Could you copy down every line of text in the data below, word for word, leaving the pictures out of your answer?
Start of Data excerpts
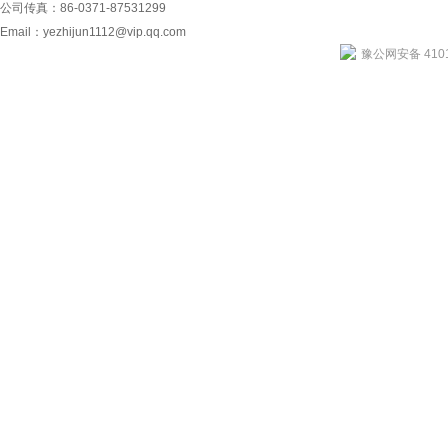
公司传真：86-0371-87531299
Email：
yezhijun1112@vip.qq.com
豫公网安备 4101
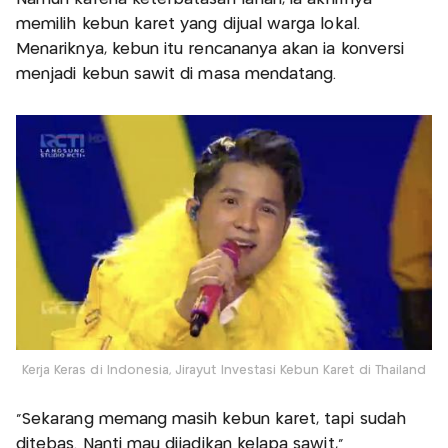
memilih kebun karet yang dijual warga lokal.
Menariknya, kebun itu rencananya akan ia konversi
menjadi kebun sawit di masa mendatang.
Kerja Keras di Indonesia, Jirayut Investasi Kebun Karet di Thailand
“Sekarang memang masih kebun karet, tapi sudah
ditebas. Nanti mau dijadikan kelapa sawit,”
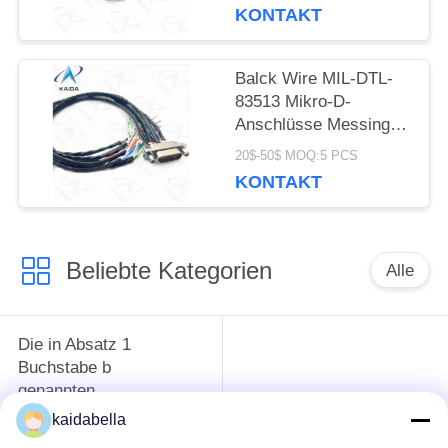
KONTAKT
Balck Wire MIL-DTL-
83513 Mikro-D-
Anschlüsse Messing
Kupplungsmutter
20$-50$ MOQ:5 PCS
Mikro-D-Anschluss
KONTAKT
Beliebte Kategorien
Alle
Die in Absatz 1
Buchstabe b
genannten
Vorschriften gelten
MIL-DTL-26482 Serie
kaidabella
für die in Absatz 1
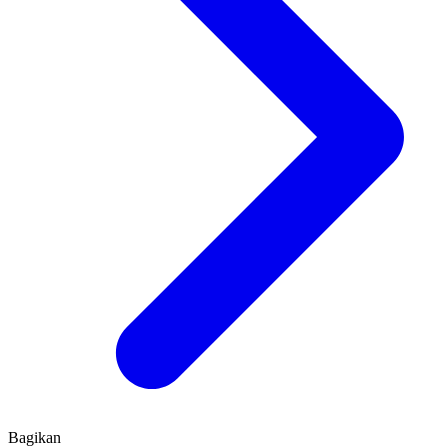
Bagikan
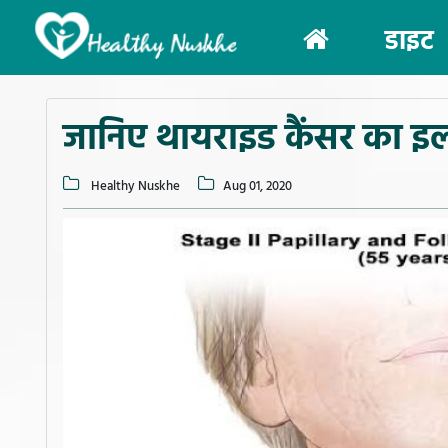
(current)
डाइट
जानिए थायराइड कैंसर का 
Healthy Nuskhe
Aug 01, 2020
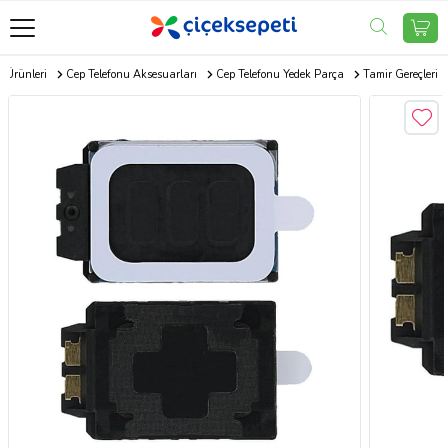
u Ürünleri
Cep Telefonu Aksesuarları
Cep Telefonu Yedek Parça
Tamir Gereçleri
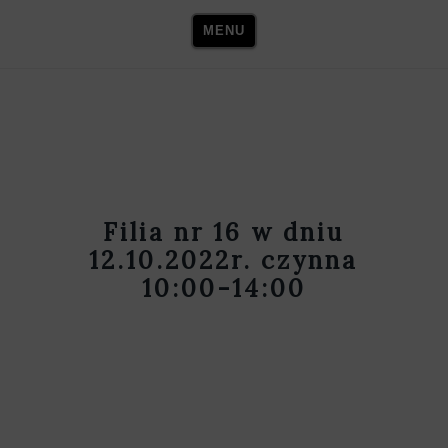
Skip
MENU
to
content
Filia nr 16 w dniu
12.10.2022r. czynna
10:00-14:00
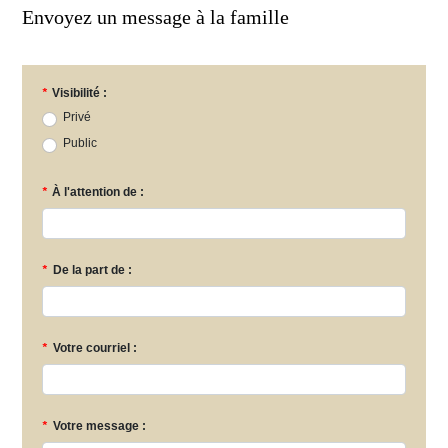
Envoyez un message à la famille
*
Visibilité :
Privé
Public
*
À l'attention de :
*
De la part de :
*
Votre courriel :
*
Votre message :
End of Data excerpts
◆ Solved problem:
公司传真：86-0371-87531299
Email：
yezhijun1112@vip.qq.com
豫公网安备 4101
memilih kebun karet yang dijual warga lokal.
Menariknya, kebun itu rencananya akan ia konversi
menjadi kebun sawit di masa mendatang.
Kerja Keras di Indonesia, Jirayut Investasi Kebun Karet di Thailand
“Sekarang memang masih kebun karet, tapi sudah
ditebas. Nanti mau dijadikan kelapa sawit,”
KONTAKT
Balck Wire MIL-DTL-
83513 Mikro-D-
Anschlüsse Messing
Kupplungsmutter
20$-50$ MOQ:5 PCS
Mikro-D-Anschluss
KONTAKT
Beliebte Kategorien
Alle
Die in Absatz 1
Buchstabe b
genannten
Vorschriften gelten
MIL-DTL-26482 Serie
kaidabella
für die in Absatz 1
Bagikan
(current)
डाइट
जानिए थायराइड कैंसर का 
Healthy Nuskhe
Aug 01, 2020
u Ürünleri
Cep Telefonu Aksesuarları
Cep Telefonu Yedek Parça
Tamir Gereçleri
Skip
MENU
to
content
Filia nr 16 w dniu
12.10.2022r. czynna
10:00-14:00
Envoyez un message à la famille
*
Visibilité :
Privé
Public
*
À l'attention de :
*
De la part de :
*
Votre courriel :
*
Votre message :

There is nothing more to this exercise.